[Records contained in a dataset]
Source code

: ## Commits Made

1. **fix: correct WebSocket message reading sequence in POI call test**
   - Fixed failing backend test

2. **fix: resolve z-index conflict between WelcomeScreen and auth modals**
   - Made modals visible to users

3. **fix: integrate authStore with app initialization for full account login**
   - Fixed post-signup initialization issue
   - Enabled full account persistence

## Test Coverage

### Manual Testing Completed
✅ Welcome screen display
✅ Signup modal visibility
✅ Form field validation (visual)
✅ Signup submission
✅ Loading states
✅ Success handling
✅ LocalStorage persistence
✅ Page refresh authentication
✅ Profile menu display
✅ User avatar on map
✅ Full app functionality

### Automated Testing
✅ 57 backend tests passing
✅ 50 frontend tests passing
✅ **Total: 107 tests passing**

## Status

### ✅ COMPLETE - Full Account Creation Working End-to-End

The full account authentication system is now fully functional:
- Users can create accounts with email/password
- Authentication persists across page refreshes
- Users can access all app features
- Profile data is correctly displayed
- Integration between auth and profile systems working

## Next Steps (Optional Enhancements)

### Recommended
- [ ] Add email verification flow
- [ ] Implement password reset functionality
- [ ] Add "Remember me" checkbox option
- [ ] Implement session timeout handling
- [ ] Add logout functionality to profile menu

PROBLEM DESCRIPTION:
Of the entries above, transcribe exactly those lines that fall between the line containing "avatar on map" and the line containing "- Authentication persists", together with those two lines.

SOLUTION FOR THIS PROBLEM:
✅ User avatar on map
✅ Full app functionality

### Automated Testing
✅ 57 backend tests passing
✅ 50 frontend tests passing
✅ **Total: 107 tests passing**

## Status

### ✅ COMPLETE - Full Account Creation Working End-to-End

The full account authentication system is now fully functional:
- Users can create accounts with email/password
- Authentication persists across page refreshes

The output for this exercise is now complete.